### Exercise objective
What is the number of lines in these records that hold the word "experience"? Reply with that number alone.

"""

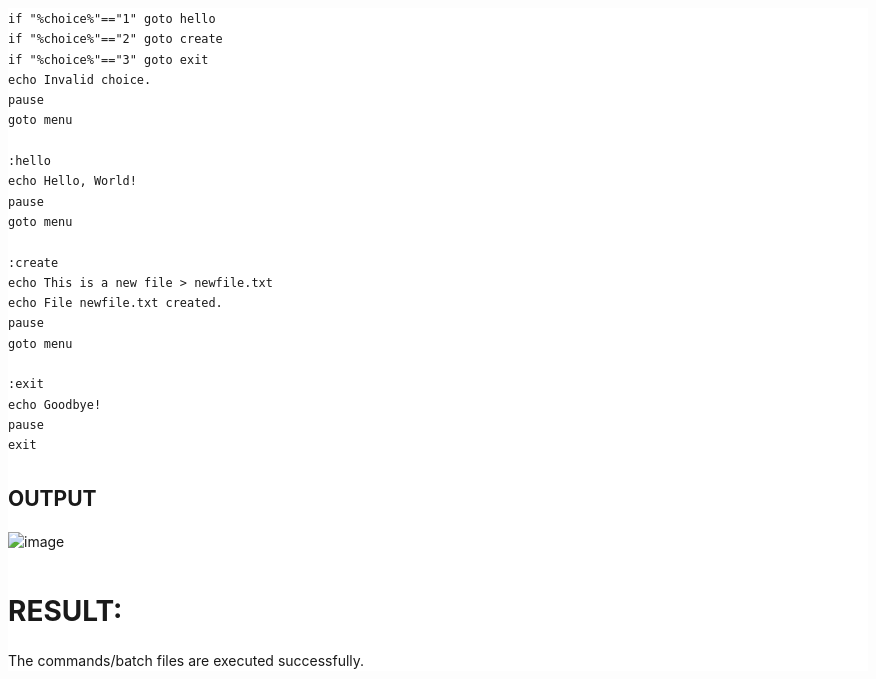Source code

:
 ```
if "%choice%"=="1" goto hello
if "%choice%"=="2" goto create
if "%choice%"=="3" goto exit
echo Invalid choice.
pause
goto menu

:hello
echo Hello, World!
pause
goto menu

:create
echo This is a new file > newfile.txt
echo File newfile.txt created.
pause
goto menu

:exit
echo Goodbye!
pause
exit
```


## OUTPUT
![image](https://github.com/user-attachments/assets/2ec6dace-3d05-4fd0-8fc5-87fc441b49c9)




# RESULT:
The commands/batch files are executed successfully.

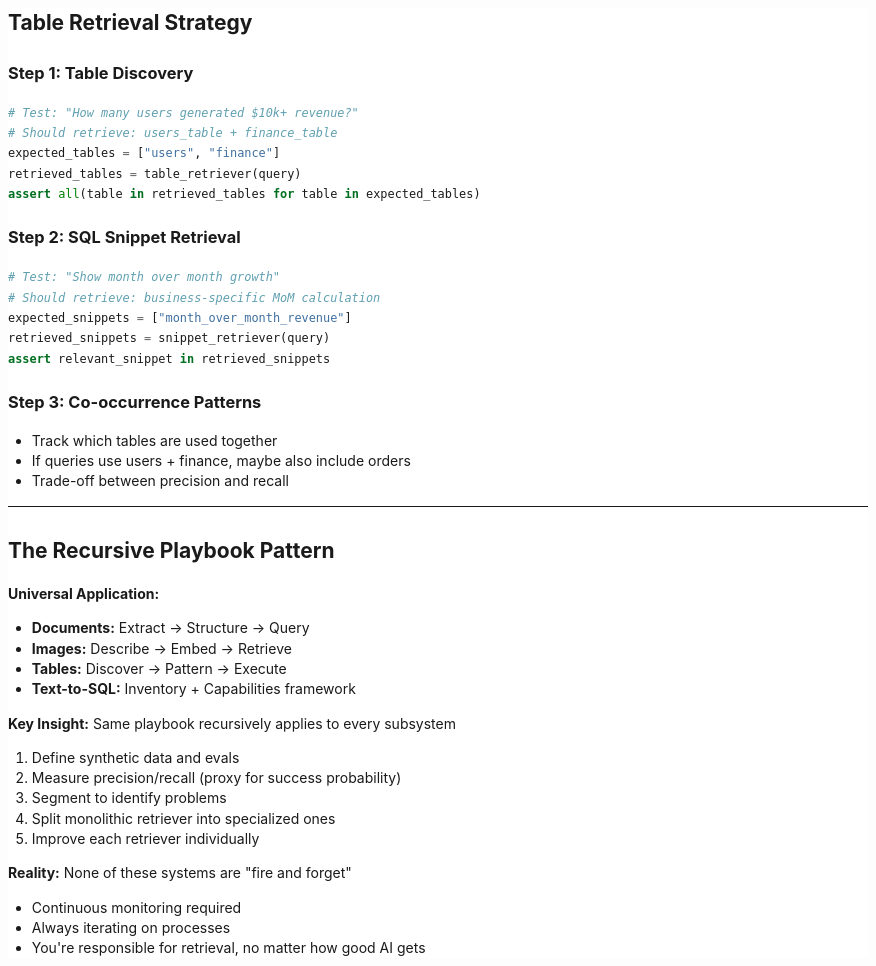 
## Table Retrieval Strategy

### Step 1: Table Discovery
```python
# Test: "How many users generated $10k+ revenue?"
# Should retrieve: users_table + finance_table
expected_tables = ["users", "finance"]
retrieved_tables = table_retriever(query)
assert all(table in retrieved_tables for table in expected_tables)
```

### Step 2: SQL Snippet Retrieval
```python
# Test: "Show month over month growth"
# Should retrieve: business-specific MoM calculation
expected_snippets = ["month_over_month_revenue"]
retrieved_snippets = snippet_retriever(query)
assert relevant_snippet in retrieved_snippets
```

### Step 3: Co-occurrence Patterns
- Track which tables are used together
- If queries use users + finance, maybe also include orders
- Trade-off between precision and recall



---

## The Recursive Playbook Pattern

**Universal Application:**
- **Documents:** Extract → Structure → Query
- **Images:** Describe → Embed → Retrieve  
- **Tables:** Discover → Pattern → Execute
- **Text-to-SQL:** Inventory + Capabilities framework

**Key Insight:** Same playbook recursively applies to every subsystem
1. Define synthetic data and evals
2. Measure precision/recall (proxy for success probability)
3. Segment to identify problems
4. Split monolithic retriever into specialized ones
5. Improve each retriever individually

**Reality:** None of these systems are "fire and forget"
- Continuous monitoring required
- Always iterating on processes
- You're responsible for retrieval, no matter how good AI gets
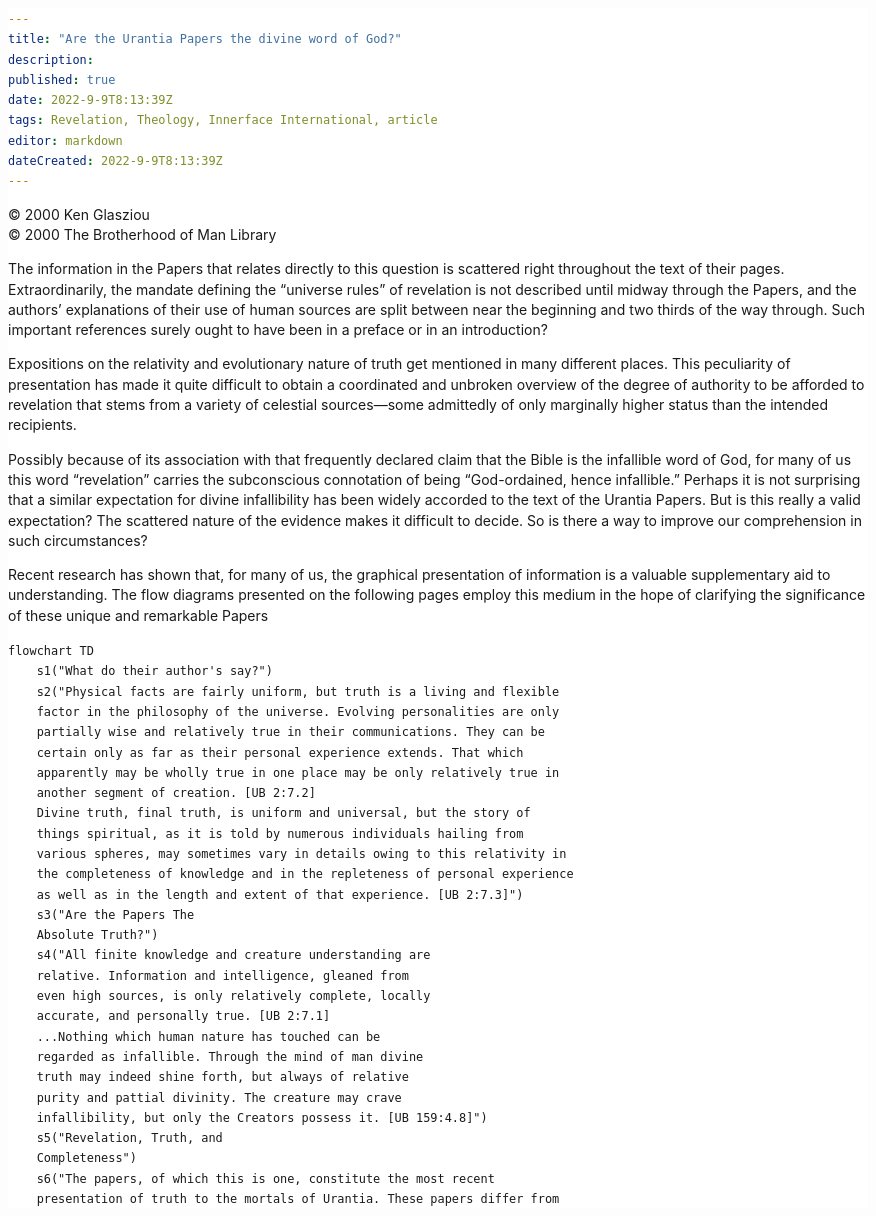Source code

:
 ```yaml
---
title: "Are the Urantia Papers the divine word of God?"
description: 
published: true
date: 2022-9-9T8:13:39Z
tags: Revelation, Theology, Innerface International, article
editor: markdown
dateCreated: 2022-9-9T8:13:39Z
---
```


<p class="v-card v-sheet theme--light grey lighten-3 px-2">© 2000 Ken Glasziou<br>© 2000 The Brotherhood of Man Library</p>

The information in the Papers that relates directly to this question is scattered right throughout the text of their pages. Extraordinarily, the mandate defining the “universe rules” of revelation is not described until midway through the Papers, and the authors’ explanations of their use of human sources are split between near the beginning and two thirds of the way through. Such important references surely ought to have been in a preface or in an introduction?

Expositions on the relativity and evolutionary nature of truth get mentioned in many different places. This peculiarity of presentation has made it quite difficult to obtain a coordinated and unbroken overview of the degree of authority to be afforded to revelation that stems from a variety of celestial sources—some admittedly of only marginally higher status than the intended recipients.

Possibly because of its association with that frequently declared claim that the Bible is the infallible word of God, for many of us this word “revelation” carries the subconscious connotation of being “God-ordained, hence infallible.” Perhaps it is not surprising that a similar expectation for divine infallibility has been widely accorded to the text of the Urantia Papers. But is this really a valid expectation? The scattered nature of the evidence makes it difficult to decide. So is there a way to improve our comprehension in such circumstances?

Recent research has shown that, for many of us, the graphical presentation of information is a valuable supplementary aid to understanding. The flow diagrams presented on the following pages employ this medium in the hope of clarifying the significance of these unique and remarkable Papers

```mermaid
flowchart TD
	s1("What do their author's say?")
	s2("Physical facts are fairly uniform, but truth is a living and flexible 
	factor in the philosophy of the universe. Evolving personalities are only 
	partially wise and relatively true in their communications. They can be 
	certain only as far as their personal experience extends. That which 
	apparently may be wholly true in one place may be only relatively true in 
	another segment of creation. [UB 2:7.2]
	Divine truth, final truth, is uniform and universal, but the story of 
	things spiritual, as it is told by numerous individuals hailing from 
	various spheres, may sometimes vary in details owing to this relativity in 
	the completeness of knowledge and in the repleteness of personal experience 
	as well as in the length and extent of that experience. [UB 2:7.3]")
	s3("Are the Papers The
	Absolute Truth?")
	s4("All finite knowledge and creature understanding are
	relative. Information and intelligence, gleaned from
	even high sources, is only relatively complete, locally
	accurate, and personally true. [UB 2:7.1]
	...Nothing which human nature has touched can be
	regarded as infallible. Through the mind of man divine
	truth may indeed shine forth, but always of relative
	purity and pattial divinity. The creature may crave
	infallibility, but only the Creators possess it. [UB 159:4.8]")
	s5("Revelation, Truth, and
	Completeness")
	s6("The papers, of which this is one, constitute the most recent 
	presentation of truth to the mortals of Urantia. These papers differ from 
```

"""
"""

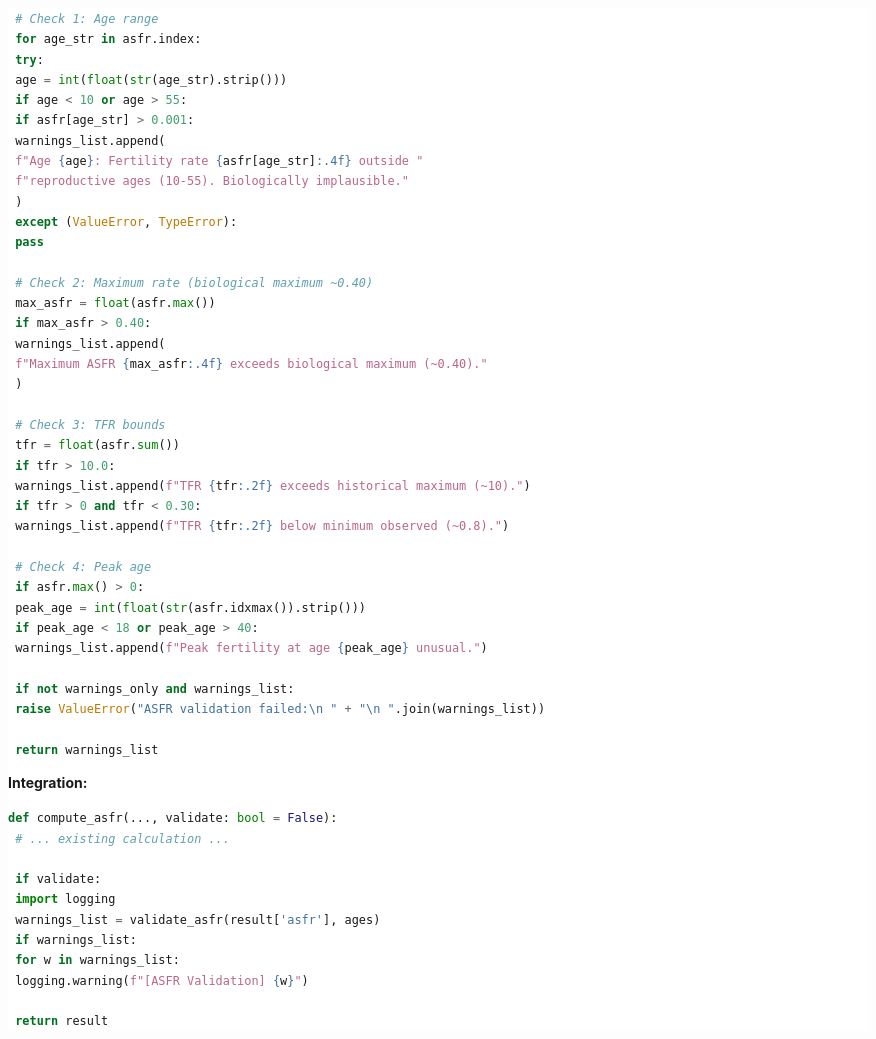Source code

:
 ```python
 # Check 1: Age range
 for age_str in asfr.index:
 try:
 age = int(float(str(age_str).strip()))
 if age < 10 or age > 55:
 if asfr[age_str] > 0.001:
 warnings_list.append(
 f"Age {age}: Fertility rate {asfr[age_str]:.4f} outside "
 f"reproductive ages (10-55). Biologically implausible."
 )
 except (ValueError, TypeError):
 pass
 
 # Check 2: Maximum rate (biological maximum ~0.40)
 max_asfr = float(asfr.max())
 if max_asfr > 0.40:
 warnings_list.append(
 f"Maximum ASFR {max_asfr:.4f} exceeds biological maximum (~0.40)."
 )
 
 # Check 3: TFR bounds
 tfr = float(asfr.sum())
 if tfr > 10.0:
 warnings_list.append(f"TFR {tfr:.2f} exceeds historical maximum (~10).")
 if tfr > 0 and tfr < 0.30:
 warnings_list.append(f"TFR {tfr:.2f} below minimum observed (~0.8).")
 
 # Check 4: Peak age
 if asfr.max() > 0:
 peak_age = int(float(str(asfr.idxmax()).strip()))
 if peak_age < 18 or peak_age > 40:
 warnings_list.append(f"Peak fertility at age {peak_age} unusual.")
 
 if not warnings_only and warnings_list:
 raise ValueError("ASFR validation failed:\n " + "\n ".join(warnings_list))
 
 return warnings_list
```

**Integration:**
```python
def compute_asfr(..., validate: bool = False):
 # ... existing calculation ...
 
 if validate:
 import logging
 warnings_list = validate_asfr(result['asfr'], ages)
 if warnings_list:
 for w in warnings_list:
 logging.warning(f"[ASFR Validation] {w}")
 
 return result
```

"""

### Exercise result
3